### Work required
Could you set down, word for word, the stretch of the fermentation passage from "A further measure" through "draining the tank."?

### Selected text
A further measure of control was achieved by using a graph
system which showed the ideal fermentation line over a twelve day period
compared with the actual fermentation line which was governed by daily
temperature and Baume readings of the fermenting juice. A glance at the graph
immediately showed the degree of cooling or heating required to maintain an even
daily rate of fermentation over the period stipulated. I had previously
determined that to assist in obtaining full extraction it would be necessary to
separate the fermenting juice from the skins by completely draining the tank.
This would cause all the solids, including the heading-down boards and cross
pieces, to settle on the bottom of the tank. Then we would pump the juice back
over the top so that it would percolate through the skins and other solids, thus
extracting further essentials in colour, flavour and character. As the tank
filled, the heading-down boards would rise on the surface until they were again
locked into position by the cross pieces.

### Dataset entries

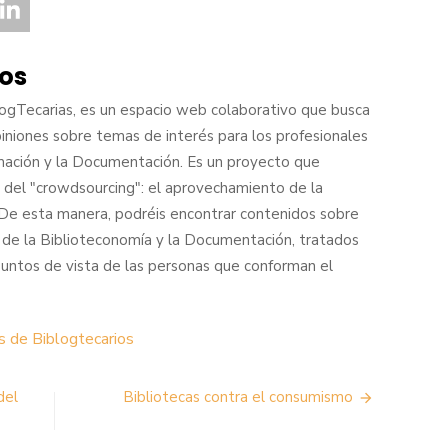
ios
logTecarias, es un espacio web colaborativo que busca
piniones sobre temas de interés para los profesionales
mación y la Documentación. Es un proyecto que
fía del "crowdsourcing": el aprovechamiento de la
. De esta manera, podréis encontrar contenidos sobre
 de la Biblioteconomía y la Documentación, tratados
puntos de vista de las personas que conforman el
s de Biblogtecarios
del
Bibliotecas contra el consumismo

### Exercise response
A further measure of control was achieved by using a graph
system which showed the ideal fermentation line over a twelve day period
compared with the actual fermentation line which was governed by daily
temperature and Baume readings of the fermenting juice. A glance at the graph
immediately showed the degree of cooling or heating required to maintain an even
daily rate of fermentation over the period stipulated. I had previously
determined that to assist in obtaining full extraction it would be necessary to
separate the fermenting juice from the skins by completely draining the tank.